* _DIRECTION A_: According to the John lesson transcript, what was the first sign Jesus performed?

* _SUPPLIED TEXT_:
John 20:30-31 & John 1:1-4 by Robert Dean
Duration:1 hr 10 mins 29 secs

Introduction
John 20:30, 31 & John 1:1-4
John Lesson #002
May 17, 1998
www.deanbibleministries.org

John 20:30 NASB "Therefore many other signs Jesus also performed in the presence of the disciples, which are not written in this book; [31] but these have been written so that you may believe that Jesus is the Christ, the Son of God; and that believing you may have life in His name." This tells us right away that John's approach was to look at everything that Jesus had done and then to select certain things to wrote about. What was it that governed his selection? What was it that determined what he would put in the Gospel and what not? When we look at verse 31 it says "these things," and what we have here is the neuter plural of the near demonstrative tauta [tauta] which refers to these things. What things is he talking about? The things that he mentions in verse 30: "many other signs." So the correct translation of verse 31 would be: "But these signs have been written…" So this book revolves around certain signs that Jesus has performed as part of His ministry that are the calling cards of who he is as the Messiah. How do we know that Jesus is who He claimed to be? One reason is because of what He did; He performed the acts of deity, the acts that only God could perform.

There are seven signs listed in the Gospel of John and this roughly will be the outline of the Gospel

1)  He changes the water into wine at the bridal feast in Cana in Galilee, 2:1-11. This is the first of the signs that Jesus did.

2)  The healing of the official's son in Capernaum, 4:46-54.

3)  He heals the cripple at the pool of Bethesda in Jerusalem, 5:1-18.

4)  He feeds the five thousand near the Sea of Galilee, 6:5-14.

5)  He walks on the water, 6:15-21.

6)  He heals a blind man, 9:1-7.

7)  He resuscitates Lazarus from the dead, 11:1-45.

He says here that these signs have been  written for a purpose: that you  might believe something. First of all, that Jesus is the Messiah. The signs demonstrate something about Jesus of Nazareth: that he is not merely a man but that he is who he claimed to be, the Messiah promised in the Old testament, the Son of God. He is fully God, undiminished deity united with true humanity in one person forever. That is what we call the hypostatic union. Secondly, that believing we might have life through His name. That is not merely eternal life, life without end, because even the unbeliever has eternal life in a way. His soul never disintegrates, it never stops existing; it continues to exist forever and ever in a place of eternal punishment in the lake of fire.

We need to start by asking the question: What is faith?

* _MATERIAL SUPPLIED_:
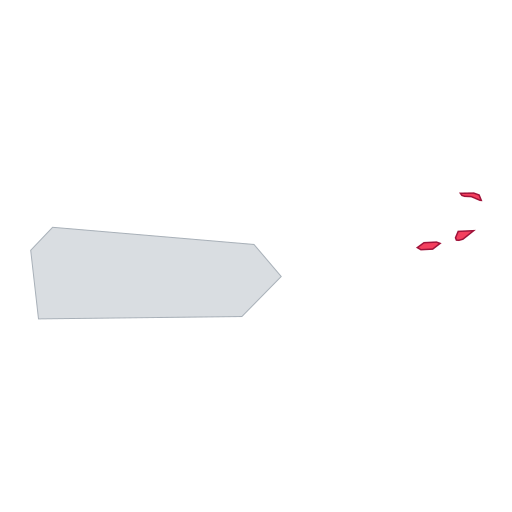 map of British Virgin Islands with Puerto Rico greyed out
{"feature_id": "VGB", "entity_name": "British Virgin Islands", "entity_type": "country or territory", "adm_level": 0, "iso_a3": "VGB", "parent_name": "North America", "parent_adm1": "", "projection": "orthographic", "projection_center": [-64.441, 18.576], "detail": "fine", "context": "with_neighbors", "style": "filled", "palette": "rose", "viewbox_px": 512, "rotation_deg": 0, "n_neighbors": 1, "source": "natural_earth", "source_scale": "50m", "svg_char_len": 552}
<svg xmlns="http://www.w3.org/2000/svg" viewBox="0 0 512 512"><path d="M52.6,227.3L254.0,244.5L281.2,276.5L241.9,316.5L38.5,318.9L30.7,250.3L52.6,227.3Z" fill="#d9dde1" stroke="#a8b0b8" stroke-width="1"/><path d="M432.7,249.1L420.9,249.7L417.3,247.6L424.0,242.7L436.5,242.1L440.1,243.4L432.7,249.1ZM462.9,239.2L458.9,240.3L456.4,240.1L455.5,237.8L458.2,231.4L473.6,230.7L462.9,239.2ZM479.1,195.0L481.3,200.4L480.0,200.3L471.3,196.6L464.6,196.3L461.9,195.4L460.4,193.3L473.8,193.1L479.1,195.0Z" fill="#f43f5e" stroke="#9f1239" stroke-width="1.5"/></svg>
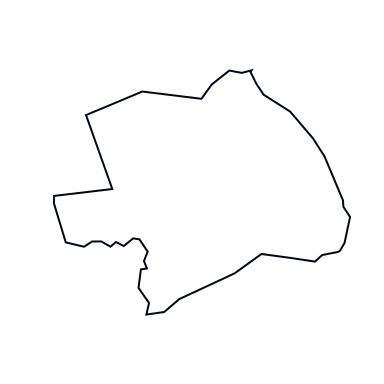 Tyrrell, North Carolina, United States of America (Robinson projection), rotated 67°
{"feature_id": "52423323B39402203079771", "entity_name": "Tyrrell", "entity_type": "district", "adm_level": 2, "iso_a3": "USA", "parent_name": "United States of America", "parent_adm1": "North Carolina", "projection": "robinson", "projection_center": [-76.186, 35.796], "detail": "fine", "context": "isolated", "style": "outline", "palette": "ink", "viewbox_px": 384, "rotation_deg": 67, "n_neighbors": 0, "source": "geoboundaries", "source_scale": "gbopen_adm2", "svg_char_len": 698}
<svg xmlns="http://www.w3.org/2000/svg" viewBox="0 0 384 384"><g transform="rotate(67 192 192)"><path d="M79.8,259.5L158.1,264.2L141.7,320.5L148.4,323.5L189.0,327.9L200.2,312.8L198.5,303.2L202.1,294.8L210.5,288.4L208.3,281.6L215.1,275.9L211.7,264.3L215.0,258.9L229.5,256.1L236.8,263.2L244.7,263.4L243.3,269.3L259.4,278.7L277.4,274.9L287.0,281.9L291.6,264.5L285.6,245.5L283.5,184.4L276.2,152.3L291.1,127.2L304.1,106.0L300.9,96.8L304.2,80.9L303.9,78.7L298.5,71.5L276.8,56.3L264.7,58.4L258.7,56.3L211.2,56.1L189.8,59.7L156.4,70.2L130.5,88.0L117.5,90.5L104.6,91.2L103.3,89.5L101.8,99.6L94.8,110.2L100.7,131.8L109.9,146.9L80.1,198.5L79.8,259.5Z" fill="none" stroke="#020617" stroke-width="2"/></g></svg>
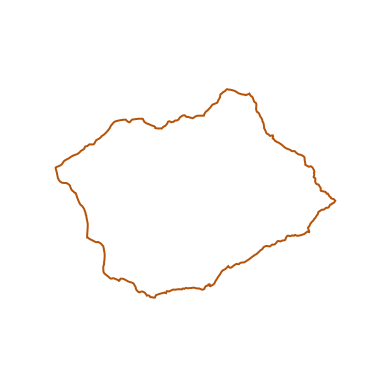 outline of El Espino, Boyacá, Colombia, rotated 204°
{"feature_id": "7082276B84809079779557", "entity_name": "El Espino", "entity_type": "district", "adm_level": 2, "iso_a3": "COL", "parent_name": "Colombia", "parent_adm1": "Boyacá", "projection": "natural_earth1", "projection_center": [-72.481, 6.507], "detail": "fine", "context": "isolated", "style": "outline", "palette": "amber", "viewbox_px": 384, "rotation_deg": 204, "n_neighbors": 0, "source": "geoboundaries", "source_scale": "gbopen_adm2", "svg_char_len": 5977}
<svg xmlns="http://www.w3.org/2000/svg" viewBox="0 0 384 384"><g transform="rotate(204 192 192)"><path d="M326.5,158.9L326.2,158.2L323.1,154.4L320.2,150.2L318.0,148.5L316.7,147.9L315.6,147.7L314.5,147.6L312.9,148.1L311.2,148.8L310.2,149.1L308.4,149.0L306.3,148.3L304.4,146.3L302.9,145.0L301.4,144.4L300.7,144.3L298.8,143.6L298.0,143.8L296.1,142.0L295.9,141.6L292.6,138.2L290.5,136.3L289.4,135.5L288.3,134.9L286.6,134.5L284.0,132.9L281.1,130.0L280.4,129.1L280.1,128.4L279.6,127.8L279.0,127.5L278.0,125.7L277.3,124.8L274.3,120.5L272.8,117.0L269.4,107.8L268.4,108.0L268.2,107.8L266.2,107.4L262.9,107.3L260.2,107.1L259.0,107.3L257.6,108.0L257.0,108.2L254.2,107.8L251.3,106.5L250.5,105.7L249.1,103.7L248.4,102.5L247.4,101.3L245.8,98.2L244.0,93.3L243.9,92.4L243.6,91.6L243.0,90.5L242.7,87.7L240.8,83.7L240.3,83.0L239.2,82.1L236.7,81.3L233.4,80.5L232.6,80.1L231.5,79.8L230.1,80.2L229.0,81.2L227.7,81.4L225.8,81.4L225.0,81.5L224.1,81.4L223.7,81.5L223.2,81.5L222.6,81.1L222.3,81.5L222.1,83.5L221.8,83.9L220.1,84.6L218.6,84.7L216.5,84.6L213.9,84.3L209.9,84.8L208.0,84.6L206.9,83.7L205.0,82.3L204.5,81.8L204.2,81.1L203.5,80.4L202.4,79.7L200.0,78.8L199.6,78.8L199.1,79.1L198.7,79.4L198.3,80.0L197.7,80.5L196.8,80.9L195.5,81.0L193.9,80.7L193.6,80.5L192.2,79.8L191.1,79.0L190.2,79.7L189.7,79.8L188.7,79.8L188.3,79.7L187.6,79.1L187.2,79.0L185.9,79.6L184.4,79.8L183.1,80.3L182.9,80.7L183.1,81.3L183.0,81.9L183.0,82.5L182.9,83.2L179.1,86.7L177.9,87.5L176.4,88.9L174.6,89.0L174.7,91.1L172.5,91.8L171.8,92.7L171.1,93.4L169.8,95.0L169.2,95.4L168.4,95.5L164.6,97.8L164.1,97.9L163.7,98.2L161.6,98.9L161.2,100.1L159.5,100.5L158.7,101.8L158.2,102.0L156.8,102.2L156.1,102.7L153.8,103.9L151.4,105.4L148.1,105.9L146.3,106.8L143.9,106.8L142.7,107.0L141.9,107.7L141.3,108.5L141.5,109.3L141.1,111.6L139.5,113.1L139.4,114.1L138.8,114.7L138.2,114.8L137.5,113.4L136.8,113.5L135.0,116.0L134.3,117.6L134.4,118.9L134.2,120.9L133.8,123.0L133.7,124.5L133.0,127.7L132.5,131.9L131.6,133.4L130.1,135.3L128.7,139.0L127.8,138.4L126.9,138.2L125.8,138.6L125.1,139.5L123.1,143.2L122.0,144.5L120.8,144.7L119.7,145.3L119.2,146.7L118.5,147.4L116.1,148.7L115.0,149.9L112.3,154.1L110.4,157.8L109.7,158.7L109.0,160.1L107.9,161.4L106.9,163.6L106.0,166.0L105.2,167.5L104.5,168.4L104.2,170.5L103.9,171.1L103.1,172.1L102.0,173.0L98.8,173.9L98.3,174.7L97.9,175.5L97.3,176.6L96.0,177.2L95.2,177.8L94.7,178.7L94.3,180.4L93.8,181.9L93.0,182.4L92.0,182.6L90.9,182.9L90.1,184.1L87.9,185.5L87.4,186.2L87.5,188.8L87.2,190.6L86.5,191.2L84.6,191.6L83.8,192.0L83.3,192.7L82.5,193.3L81.8,193.3L81.0,193.6L80.4,194.7L78.4,194.7L77.1,195.3L75.3,196.6L72.4,199.2L70.6,202.6L68.7,203.0L68.8,203.6L70.5,205.3L71.5,206.6L70.9,208.7L71.0,210.8L70.4,213.4L69.6,215.2L69.4,217.2L68.9,218.1L68.5,220.9L68.1,222.8L68.1,223.7L68.4,224.5L68.4,225.0L67.4,226.8L66.1,228.7L65.0,229.2L64.3,229.7L63.9,230.3L63.4,231.6L62.7,232.4L61.7,232.7L61.2,233.2L60.8,234.1L60.7,236.2L60.5,236.8L59.6,237.4L59.2,238.7L58.4,239.3L58.0,239.9L57.5,242.2L59.6,243.2L60.2,243.1L61.4,242.8L62.4,242.9L62.8,243.4L63.2,243.6L64.8,244.0L66.6,245.3L67.2,245.8L67.3,245.8L67.9,245.3L68.1,245.3L68.4,245.3L69.2,246.0L70.0,246.3L70.7,246.3L73.2,245.8L74.3,245.5L75.0,245.7L75.3,246.1L76.0,247.9L76.2,248.1L77.7,249.0L79.3,250.2L80.0,250.2L80.8,249.9L81.1,250.0L81.6,250.0L82.4,250.4L83.1,251.0L83.7,251.6L83.9,252.0L84.5,253.9L85.0,254.6L85.4,254.9L86.4,254.8L86.9,255.0L87.0,255.2L87.3,257.5L88.4,259.0L88.3,260.2L89.7,261.7L91.3,263.0L93.2,263.8L94.2,263.7L95.1,262.8L95.9,262.6L99.5,262.9L99.7,263.1L100.1,264.2L102.3,267.3L103.0,268.9L103.6,269.6L104.4,269.9L105.9,270.2L107.5,270.2L108.5,270.1L109.7,269.7L110.2,269.7L112.6,270.2L114.7,271.1L117.6,269.9L119.1,270.4L119.9,270.4L124.1,270.2L125.1,270.4L129.8,271.8L132.9,272.3L135.2,272.2L136.3,272.6L137.0,272.5L138.6,273.5L139.0,273.7L139.9,273.7L140.2,273.9L140.4,274.6L140.5,275.8L141.3,276.6L141.8,276.4L143.0,275.3L143.5,275.0L143.8,275.0L144.8,275.5L145.5,275.7L147.1,275.8L147.9,276.0L148.2,276.3L150.9,278.8L152.0,279.5L152.8,281.1L154.5,283.7L155.2,284.4L156.4,285.2L157.0,286.3L157.5,286.8L158.4,287.6L160.5,288.8L161.9,290.3L163.3,291.3L164.0,291.6L164.9,291.5L165.9,292.2L167.0,293.5L167.3,294.1L168.6,297.7L169.1,298.6L169.8,299.3L171.3,299.6L172.3,300.1L173.9,301.9L175.5,303.4L177.6,303.8L179.6,305.2L179.8,304.8L182.4,302.3L183.0,302.2L183.3,302.4L185.6,301.6L189.7,301.1L192.0,301.5L193.8,301.7L196.1,301.5L199.1,300.9L200.2,300.4L201.5,300.3L202.0,300.0L202.4,299.2L202.8,297.9L203.1,297.3L204.2,295.9L204.8,294.2L205.6,293.1L205.7,292.3L205.0,290.2L205.0,289.5L205.0,288.8L205.3,286.4L205.2,284.4L205.6,283.4L208.5,280.5L209.0,279.6L209.4,277.5L210.6,273.9L211.0,272.9L211.7,271.6L212.1,270.7L212.3,269.5L212.4,268.4L212.2,266.6L216.0,264.9L218.0,263.9L218.7,263.4L219.7,262.2L221.2,259.8L221.6,259.6L223.3,259.4L224.3,259.1L225.7,259.2L227.2,258.5L227.9,258.4L229.9,259.1L231.4,258.3L232.2,257.2L233.3,255.4L233.8,252.7L234.8,251.3L236.4,250.5L236.9,249.9L237.1,249.2L237.4,248.7L239.4,247.3L240.5,247.5L241.3,247.4L242.1,246.9L242.3,246.7L242.5,246.2L242.5,244.3L243.2,241.7L244.2,240.6L245.0,239.2L245.5,237.6L246.2,237.5L247.3,236.9L249.6,235.9L251.6,235.5L251.9,236.2L253.4,236.7L256.1,236.4L259.8,236.4L261.3,236.2L261.8,236.2L262.6,236.5L263.8,236.6L264.1,236.7L266.4,238.6L266.8,238.8L267.3,238.7L270.4,237.3L276.0,233.9L276.3,233.6L277.3,230.5L277.8,230.1L279.4,230.2L280.7,230.6L281.8,231.1L282.2,231.1L283.7,230.3L286.6,228.5L289.9,226.1L291.0,225.0L291.8,223.8L292.6,221.0L293.1,219.3L293.1,217.3L293.5,215.2L293.7,214.2L295.2,209.9L296.0,208.2L297.3,206.2L297.6,204.8L298.4,203.2L300.6,200.4L301.0,196.1L301.6,195.4L302.1,195.0L305.1,193.8L306.4,191.3L307.8,190.4L308.1,189.9L308.2,189.3L308.2,188.9L308.0,188.2L308.3,187.0L309.8,185.0L310.3,184.0L311.1,181.9L311.6,181.0L312.4,179.8L315.1,177.3L316.8,175.1L317.9,173.1L320.8,169.4L321.5,168.1L321.7,167.1L321.8,166.7L322.1,164.8L322.4,164.0L322.9,163.1L323.6,162.1L325.5,160.2L326.5,158.9Z" fill="none" stroke="#b45309" stroke-width="2"/></g></svg>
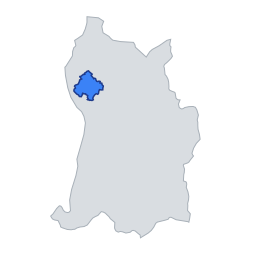 where Razgrad sits in Bulgaria, rotated 273°
{"feature_id": "BGR-2256", "entity_name": "Razgrad", "entity_type": "Province", "adm_level": 1, "iso_a3": "BGR", "parent_name": "Bulgaria", "parent_adm1": "", "projection": "albers", "projection_center": [26.578, 43.648], "detail": "fine", "context": "in_parent", "style": "filled", "palette": "blue", "viewbox_px": 256, "rotation_deg": 273, "n_neighbors": 0, "source": "natural_earth", "source_scale": "10m", "svg_char_len": 3236}
<svg xmlns="http://www.w3.org/2000/svg" viewBox="0 0 256 256"><g transform="rotate(273 128 128)"><path d="M218.8,166.0L214.0,165.3L212.4,165.5L211.3,166.7L209.1,166.5L206.3,166.6L203.5,168.0L201.9,168.6L199.7,167.3L195.7,163.7L193.3,161.1L191.5,160.5L189.7,161.2L183.3,162.2L181.8,163.7L178.8,165.4L175.9,166.2L171.6,166.7L169.3,166.7L168.0,167.5L167.0,169.9L166.3,172.3L165.6,173.2L160.3,174.4L159.1,175.8L158.7,177.1L158.8,178.5L154.6,177.1L151.3,178.0L150.5,179.0L149.8,180.5L150.2,182.0L151.4,183.6L152.5,187.7L152.9,191.8L152.2,194.2L149.7,195.8L144.6,197.6L139.6,196.7L137.4,197.4L133.8,197.6L130.4,198.0L125.2,199.7L120.5,200.6L116.3,197.1L111.4,194.6L106.1,193.2L104.3,194.1L103.5,194.9L99.2,191.8L97.2,190.6L96.3,189.5L94.6,185.4L93.5,185.2L89.9,186.6L86.4,186.5L84.3,186.1L78.1,186.1L77.2,188.8L76.4,189.3L75.0,189.6L71.7,189.3L67.4,191.2L62.9,192.3L59.3,192.2L55.7,191.5L53.5,191.8L48.7,191.8L45.6,194.7L41.0,194.3L37.1,193.7L37.6,192.7L38.9,180.9L41.1,175.7L41.0,174.6L40.6,173.8L39.0,172.9L37.9,169.9L35.6,162.3L34.3,160.7L30.3,158.9L26.9,156.6L24.1,153.6L19.0,146.2L21.8,145.7L22.7,144.3L25.6,140.5L26.0,138.6L25.8,137.5L24.0,135.6L23.0,131.4L24.1,127.7L24.3,125.7L23.5,123.7L24.6,121.3L26.6,120.1L27.8,119.8L33.0,119.8L36.5,115.1L38.5,113.6L40.7,111.0L41.7,110.0L42.7,107.9L43.1,105.7L39.1,102.5L37.9,100.1L36.2,97.5L33.8,95.7L29.0,92.4L27.3,89.3L26.6,85.2L25.5,82.2L24.1,80.2L23.9,78.5L23.4,76.6L23.5,72.7L24.9,67.7L25.7,65.9L27.4,65.5L31.9,63.0L32.3,59.5L33.2,57.4L34.7,56.2L36.0,55.4L38.3,57.6L43.9,61.0L46.7,63.5L46.5,65.0L45.1,66.3L42.5,67.7L40.9,69.5L40.4,71.8L40.7,73.4L42.4,74.9L53.0,73.5L63.6,74.9L77.7,78.5L87.2,79.9L94.2,78.6L107.1,81.6L119.2,84.3L130.8,85.2L137.3,83.4L141.9,80.8L145.9,75.9L155.6,69.4L164.9,65.8L177.2,62.8L185.4,61.8L186.5,62.8L197.0,68.7L201.6,68.7L205.4,69.7L206.8,71.2L207.7,71.6L212.7,70.1L215.0,73.3L218.5,77.8L224.5,80.1L229.8,81.3L231.4,81.5L237.0,81.2L236.5,92.7L233.3,98.1L228.2,96.5L221.8,98.1L218.5,104.2L216.6,106.0L214.9,108.2L213.9,116.1L213.8,129.0L211.4,130.6L209.1,131.1L199.8,142.5L205.3,145.7L207.7,148.1L211.8,154.8L217.6,162.3L218.8,166.0Z" fill="#d9dde1" stroke="#a8b0b8" stroke-width="1"/><path d="M182.5,84.1L183.0,85.6L182.1,86.4L179.9,89.4L179.3,89.1L178.9,88.5L178.5,88.5L178.2,88.7L177.3,89.6L176.3,90.6L175.4,91.2L176.0,92.2L175.5,93.1L174.2,93.5L173.0,94.3L172.8,95.5L173.3,96.5L173.0,97.8L172.3,97.6L171.5,97.6L171.4,99.5L170.7,99.7L169.9,99.8L168.7,101.1L167.8,101.1L167.0,100.8L164.8,100.8L164.6,99.4L164.8,97.5L163.0,96.9L160.9,96.7L160.5,96.4L160.1,96.0L160.6,94.4L159.2,92.9L157.4,91.8L155.9,91.3L154.4,91.9L153.6,90.6L153.8,89.0L153.7,88.6L153.6,88.3L153.8,88.1L154.0,87.8L153.9,86.7L154.3,85.9L154.7,86.3L155.2,86.7L156.5,85.8L158.2,86.1L158.7,85.3L159.2,84.2L159.9,83.9L159.8,81.9L160.4,81.1L159.6,80.6L158.5,80.5L156.8,79.7L156.9,77.8L158.4,76.8L159.2,75.0L161.8,72.2L163.0,72.0L164.1,72.3L165.0,73.4L166.0,73.1L166.9,72.4L167.7,72.8L168.3,73.7L168.5,74.5L169.3,76.0L172.2,77.1L173.4,77.2L174.0,78.1L174.5,79.0L174.8,78.4L175.3,78.3L175.9,78.1L176.4,77.3L176.9,77.2L177.1,78.1L177.7,79.0L178.3,79.5L178.6,80.0L179.2,80.5L179.2,81.5L179.5,82.1L180.1,81.7L180.7,82.0L181.5,83.3L182.5,84.1Z" fill="#3b82f6" stroke="#1e3a8a" stroke-width="1.5"/></g></svg>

* _DIRECTION B_: Reproduce the records word for word, everything from the start of the records down to the line containing "Tyrrell, North Carolina, United", with both ends included. Leave the pictures out of your answer.

* _EXERCISE RESULT A_: He changed the water into wine at the bridal feast in Cana in Galilee (John 2:1-11).

* _EXERCISE RESULT B_:
 map of British Virgin Islands with Puerto Rico greyed out
{"feature_id": "VGB", "entity_name": "British Virgin Islands", "entity_type": "country or territory", "adm_level": 0, "iso_a3": "VGB", "parent_name": "North America", "parent_adm1": "", "projection": "orthographic", "projection_center": [-64.441, 18.576], "detail": "fine", "context": "with_neighbors", "style": "filled", "palette": "rose", "viewbox_px": 512, "rotation_deg": 0, "n_neighbors": 1, "source": "natural_earth", "source_scale": "50m", "svg_char_len": 552}
<svg xmlns="http://www.w3.org/2000/svg" viewBox="0 0 512 512"><path d="M52.6,227.3L254.0,244.5L281.2,276.5L241.9,316.5L38.5,318.9L30.7,250.3L52.6,227.3Z" fill="#d9dde1" stroke="#a8b0b8" stroke-width="1"/><path d="M432.7,249.1L420.9,249.7L417.3,247.6L424.0,242.7L436.5,242.1L440.1,243.4L432.7,249.1ZM462.9,239.2L458.9,240.3L456.4,240.1L455.5,237.8L458.2,231.4L473.6,230.7L462.9,239.2ZM479.1,195.0L481.3,200.4L480.0,200.3L471.3,196.6L464.6,196.3L461.9,195.4L460.4,193.3L473.8,193.1L479.1,195.0Z" fill="#f43f5e" stroke="#9f1239" stroke-width="1.5"/></svg>
 Tyrrell, North Carolina, United States of America (Robinson projection), rotated 67°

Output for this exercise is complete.